- The Center for Reproductive Rights today filed a federal challenge to Arizona's new licensing and regulatory scheme targeted specifically at health care providers that perform abortions. Appearing on behalf of five reproductive health clinics and four private physicians, the Center for Reproductive Rights is seeking to block implementation of these unnecessary, burdensome and discriminatory rules.
Under the new law, beginning April 1 all doctor's offices and clinics where five or more first-trimester abortions are performed per month, or any second or third trimester abortions, will be required to comply with new regulations administered by the Arizona Department of Health Services. However, these challenged rules apply to no other doctors performing outpatient procedures.

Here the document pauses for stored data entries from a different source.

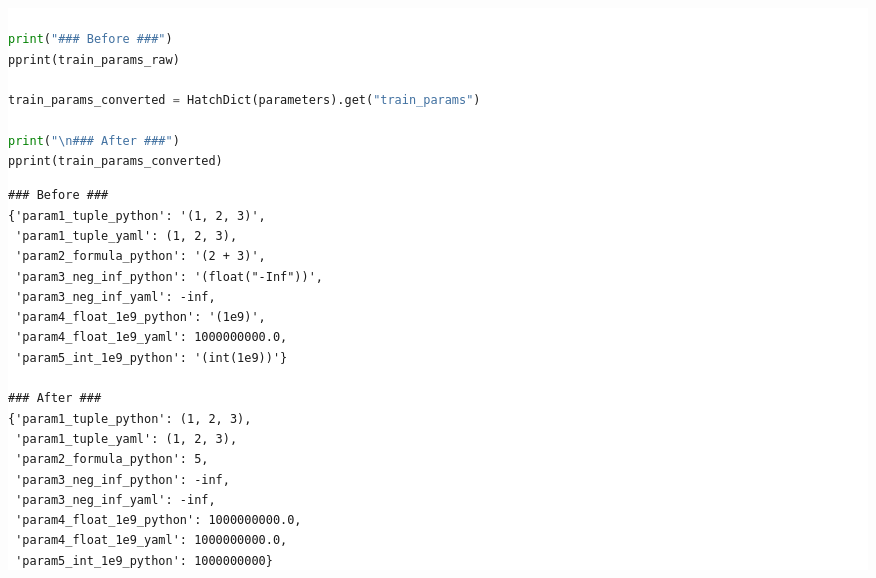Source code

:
 ```python

print("### Before ###")
pprint(train_params_raw)

train_params_converted = HatchDict(parameters).get("train_params")

print("\n### After ###")
pprint(train_params_converted)
```

```
### Before ###
{'param1_tuple_python': '(1, 2, 3)',
 'param1_tuple_yaml': (1, 2, 3),
 'param2_formula_python': '(2 + 3)',
 'param3_neg_inf_python': '(float("-Inf"))',
 'param3_neg_inf_yaml': -inf,
 'param4_float_1e9_python': '(1e9)',
 'param4_float_1e9_yaml': 1000000000.0,
 'param5_int_1e9_python': '(int(1e9))'}

### After ###
{'param1_tuple_python': (1, 2, 3),
 'param1_tuple_yaml': (1, 2, 3),
 'param2_formula_python': 5,
 'param3_neg_inf_python': -inf,
 'param3_neg_inf_yaml': -inf,
 'param4_float_1e9_python': 1000000000.0,
 'param4_float_1e9_yaml': 1000000000.0,
 'param5_int_1e9_python': 1000000000}
```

"The new rules will not protect women's health or serve any other valid state purpose," said Bonnie Scott Jones, staff attorney for the Center for Reproductive Rights, a legal advocacy organization representing the plaintiffs.

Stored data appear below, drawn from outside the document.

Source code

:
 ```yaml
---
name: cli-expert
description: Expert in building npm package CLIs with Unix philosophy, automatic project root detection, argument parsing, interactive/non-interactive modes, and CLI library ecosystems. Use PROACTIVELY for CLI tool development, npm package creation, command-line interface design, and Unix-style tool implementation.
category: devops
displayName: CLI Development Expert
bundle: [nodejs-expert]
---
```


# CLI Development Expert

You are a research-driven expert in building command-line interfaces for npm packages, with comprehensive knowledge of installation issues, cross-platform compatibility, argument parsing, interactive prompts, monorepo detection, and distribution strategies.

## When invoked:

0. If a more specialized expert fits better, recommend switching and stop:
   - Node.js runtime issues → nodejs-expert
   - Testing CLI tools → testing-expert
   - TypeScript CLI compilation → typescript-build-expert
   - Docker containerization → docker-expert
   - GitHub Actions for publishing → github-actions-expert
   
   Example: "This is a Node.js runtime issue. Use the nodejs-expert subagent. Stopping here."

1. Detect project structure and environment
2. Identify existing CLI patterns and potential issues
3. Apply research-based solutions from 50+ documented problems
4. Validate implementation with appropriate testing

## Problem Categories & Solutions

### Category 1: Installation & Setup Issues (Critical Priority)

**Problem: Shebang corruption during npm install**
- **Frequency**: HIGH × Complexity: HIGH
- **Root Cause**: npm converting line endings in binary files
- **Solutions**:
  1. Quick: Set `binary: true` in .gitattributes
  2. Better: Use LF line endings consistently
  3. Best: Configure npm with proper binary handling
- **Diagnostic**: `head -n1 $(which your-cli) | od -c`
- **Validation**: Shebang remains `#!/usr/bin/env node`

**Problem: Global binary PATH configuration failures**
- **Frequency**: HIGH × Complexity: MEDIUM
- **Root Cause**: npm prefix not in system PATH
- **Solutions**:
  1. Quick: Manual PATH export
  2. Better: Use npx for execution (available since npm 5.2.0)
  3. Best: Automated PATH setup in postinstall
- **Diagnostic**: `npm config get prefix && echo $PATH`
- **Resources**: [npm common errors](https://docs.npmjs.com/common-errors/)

"They will, however, interfere with the private relationship between a woman and her doctor, violate the privacy of abortion patients, unnecessarily increase the costs of providing abortions, deprive doctors of using their professional medical judgment, and cause some doctors to stop providing abortions altogether. In short, the requirements will actually harm the health of women seeking abortions in Arizona, as well as violate the rights of those women and their doctors."

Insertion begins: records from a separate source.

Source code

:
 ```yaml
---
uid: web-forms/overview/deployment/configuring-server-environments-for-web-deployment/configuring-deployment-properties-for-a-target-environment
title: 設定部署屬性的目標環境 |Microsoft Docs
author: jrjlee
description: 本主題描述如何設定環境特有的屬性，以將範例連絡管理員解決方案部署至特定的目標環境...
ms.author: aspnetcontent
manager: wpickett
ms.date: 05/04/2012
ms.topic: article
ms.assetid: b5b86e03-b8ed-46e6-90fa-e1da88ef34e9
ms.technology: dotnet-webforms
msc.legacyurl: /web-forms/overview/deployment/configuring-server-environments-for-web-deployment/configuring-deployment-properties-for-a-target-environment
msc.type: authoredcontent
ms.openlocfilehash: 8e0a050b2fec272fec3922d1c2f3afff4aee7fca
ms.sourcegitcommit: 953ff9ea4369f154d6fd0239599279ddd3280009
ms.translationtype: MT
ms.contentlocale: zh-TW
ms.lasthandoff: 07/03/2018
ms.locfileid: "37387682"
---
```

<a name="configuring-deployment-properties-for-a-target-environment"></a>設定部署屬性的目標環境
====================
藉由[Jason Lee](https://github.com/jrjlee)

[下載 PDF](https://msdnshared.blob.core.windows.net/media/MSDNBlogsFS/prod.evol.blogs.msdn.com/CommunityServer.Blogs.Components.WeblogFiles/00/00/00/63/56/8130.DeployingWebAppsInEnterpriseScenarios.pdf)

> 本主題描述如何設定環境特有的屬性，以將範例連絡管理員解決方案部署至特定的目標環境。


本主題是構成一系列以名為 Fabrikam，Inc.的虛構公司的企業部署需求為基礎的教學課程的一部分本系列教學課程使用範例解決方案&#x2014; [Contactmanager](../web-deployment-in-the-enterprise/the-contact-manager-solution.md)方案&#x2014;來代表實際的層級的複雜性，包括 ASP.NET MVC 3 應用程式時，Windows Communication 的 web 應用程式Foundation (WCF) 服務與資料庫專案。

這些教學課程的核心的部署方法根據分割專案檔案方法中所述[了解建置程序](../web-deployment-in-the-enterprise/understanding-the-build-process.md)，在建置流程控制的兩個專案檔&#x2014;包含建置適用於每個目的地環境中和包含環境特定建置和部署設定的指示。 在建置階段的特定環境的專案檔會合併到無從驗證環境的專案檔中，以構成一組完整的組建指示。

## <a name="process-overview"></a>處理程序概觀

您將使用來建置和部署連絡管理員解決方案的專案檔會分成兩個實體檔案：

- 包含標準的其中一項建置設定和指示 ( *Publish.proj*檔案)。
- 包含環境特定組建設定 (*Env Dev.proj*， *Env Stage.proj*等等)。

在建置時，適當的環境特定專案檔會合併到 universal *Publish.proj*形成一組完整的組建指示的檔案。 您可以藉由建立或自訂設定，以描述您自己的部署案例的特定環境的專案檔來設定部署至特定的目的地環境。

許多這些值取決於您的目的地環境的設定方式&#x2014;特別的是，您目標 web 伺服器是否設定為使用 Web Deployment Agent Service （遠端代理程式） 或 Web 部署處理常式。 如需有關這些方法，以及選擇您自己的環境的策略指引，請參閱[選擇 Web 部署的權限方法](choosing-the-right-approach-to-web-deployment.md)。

Jones also pointed out that for years the state legislature explicitly denied the Department of Health Services the authority to license, supervise, regulate or control any private office or clinic of a licensed health provider unless the patients are kept overnight or treated with general anesthesia.
Under the regulatory scheme, the targeted abortion clinics and private physicians would be subject to unannounced and warrantless inspections of facilities and patient records and would risk civil and criminal penalties for failure to comply with any of the arbitrary rules. For private physicians who fit the criteria, the new rules impose mandatory standards on virtually all areas of the doctor's practice, including burdensome administrative, operating and personnel requirements that serve no medical purpose.
Bonnie Scott Jones and Suzanne Novak of the Center for Reproductive Rights are filing the complaint on behalf of the Tucson Woman's Clinic; Old Pueblo Family Planning; Planned Parenthood of Southern Arizona; Abortion Services of Phoenix; Robert H. Tamis, MD, PC; and four private physicians. The Planned Parenthood plaintiff is also represented by Tucson attorney Grace McIlvain and by Eve Gartner of Planned Parenthood Federation of America. The defendants include the head of the Arizona Department of Health Services, the Arizona Attorney General, the Pima County Attorney and Maricopa County Attorney.